Hang on there rodeo clown, if you had better explained the big picture, might have helped. I don't need to ask for more information _because you are the guy inquiring_, and I or anyone else can only reply to the questions asked - which I did.

I can read, you wanted to use a non-EEC fuel tank from a 1971-72 A-body because you could not find a non-EEC fuel tank for a 1970. Why use a 1971-72 tank when you can use a non-EEC 1970 gas tank? I *easily & quickly* found several suppliers for a non-EEC 1970 fuel tank - period. So that takes care of your fitment question and using a different year tank _and_ the follow up question of "Does anyone know of any issues with filler neck length or angle?" If you have a 1970 GTO and the replacement 20-gallon gas tank is listed as for a 1970 GTO, it would be easy enough to figure that your question has been answered on both fronts.

With regards to EFI, no doubt there are a number of options, but seeing I am not a psychic and a very poor mind reader, it would make sense to me that IF I were going to install a new tank with such a system that I would purchase the matching tank and supporting mechanical items that are known to be compatible and work in harmony versus cobbling together some older technology. Your way is not how I would do it, but then again, a factory Q-jet is the only way I do it.

And, if you had done some research, you would also know the benefit of having a return line up front at the engine that goes back to the tank to help with vapor lock, boil over, and even hard starts instead of simply regurgitating gas back into the tank where the effects of engine/under hood temps are not encountered. Even when using an electric fuel pump to supplement the mechanical fuel pumps used on these older cars, you want a return line for the purposes already given. EFI can benefit from the return line just as any carb can. My friends 1992 Corvette set-up in his '70 Camaro has the EFI with its factory 1992 return line outlet plumbed back into the tank. So I am not sure where the "stealthy" bit comes into play because that Holley EFI would not fool anyone into thinking it is a Q-jet. :banghead:


----------



## LarryK (Aug 20, 2019)

Jim,

Lighten up. All I did was ask a question about a gas tank. Twice, you've alluded to being able to find what I was looking for when I couldn't. Great! Clearly, I've missed something - that's why I'm here on this forum. If you had simply shared them in the first place, I would've owned up to having doh! moment with internet search engines and thanked you for you help. But you didn't do that did you?

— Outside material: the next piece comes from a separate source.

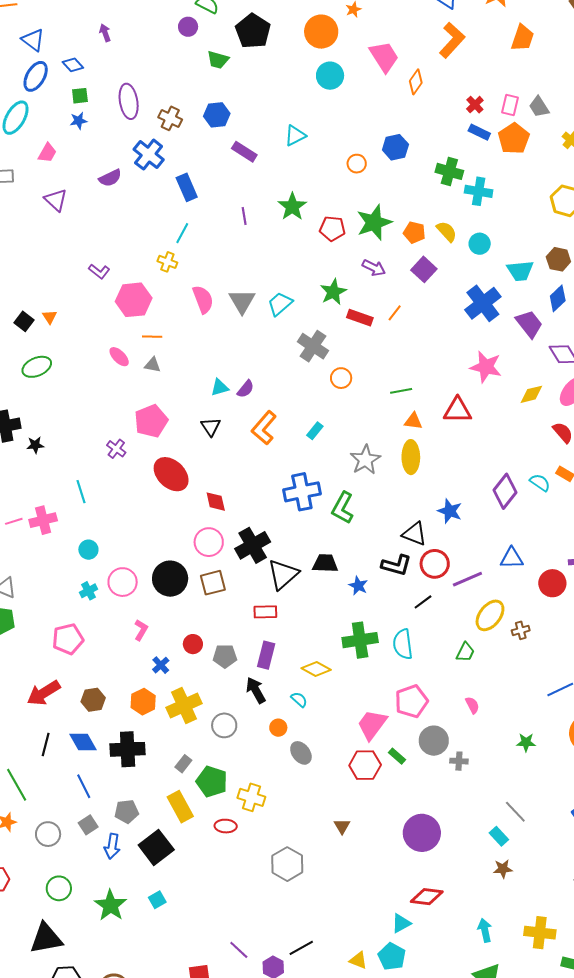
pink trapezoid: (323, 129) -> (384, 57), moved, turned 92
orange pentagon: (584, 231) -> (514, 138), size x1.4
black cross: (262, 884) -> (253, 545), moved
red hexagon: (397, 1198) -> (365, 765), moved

The only thing you've contributed in response from your _very first sentence_ is a personal disrespect for me coupled with a needless, judgmental lecture belittling me for my lack of knowledge and my choices as to how I try to improve my GTO, which I found, and still find, incredibly offensive. 

I do not know you. I have no "history" with you. I cannot explain your behavior but I can say this much - you're just not worth the trouble. Please keep your "quickly and easily" obtained search results. I no longer care. 

Larry


----------



## PontiacJim (Dec 29, 2012)

LarryK said:


> Jim,
> 
> Lighten up. All I did was ask a question about a gas tank. Twice, you've alluded to being able to find what I was looking for when I couldn't. Great! Clearly, I've missed something - that's why I'm here on this forum. If you had simply shared them in the first place, I would've owned up to having doh! moment with internet search engines and thanked you for you help. But you didn't do that did you?
> 
> ...



You gotta be a Chevy boy because any Pontiac owner wouldn't be so sensitive emotionally and got their panties in a wad. Go run along and get some cookies and milk and don't forget to get tucked into bed early as you have school in the morning. When you grow up, let me know and you can play with the big boys - or maybe you already do :razz:.


----------